>>>>

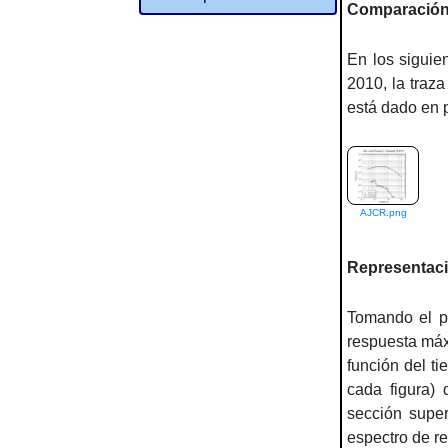
Comparación
En los siguie
2010, la traz
está dado en 
AJCR.png
Representaci
Tomando el pe
respuesta máx
función del ti
cada figura)
sección super
espectro de re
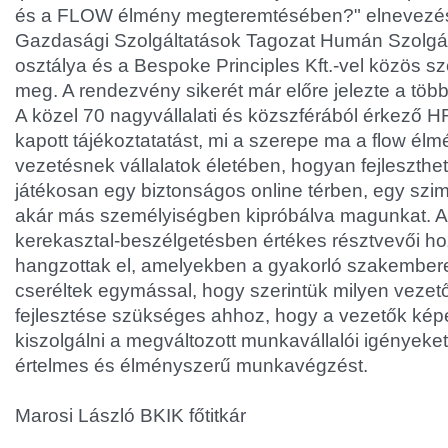
és a FLOW élmény megteremtésében?" elnevezés
Gazdasági Szolgáltatások Tagozat Humán Szolgál
osztálya és a Bespoke Principles Kft.-vel közös s
meg. A rendezvény sikerét már előre jelezte a több
A közel 70 nagyvállalati és közszférából érkező 
kapott tájékoztatatást, mi a szerepe ma a flow élm
vezetésnek vállalatok életében, hogyan fejleszthe
játékosan egy biztonságos online térben, egy szim
akár más személyiségben kipróbálva magunkat. A
kerekasztal-beszélgetésben értékes résztvevői h
hangzottak el, amelyekben a gyakorló szakembere
cseréltek egymással, hogy szerintük milyen vezet
fejlesztése szükséges ahhoz, hogy a vezetők ké
kiszolgálni a megváltozott munkavállalói igényeket 
értelmes és élményszerű munkavégzést.
Marosi László BKIK főtitkár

<<<<

TRY IT ->
Begin with the line above that has "játékosan egy biztonságos" and continue through the line that has "cseréltek egymással, hogy", setting each one down exactly. Stop there.

RESULT OF THE TASK ->
játékosan egy biztonságos online térben, egy szim
akár más személyiségben kipróbálva magunkat. A
kerekasztal-beszélgetésben értékes résztvevői h
hangzottak el, amelyekben a gyakorló szakembere
cseréltek egymással, hogy szerintük milyen vezet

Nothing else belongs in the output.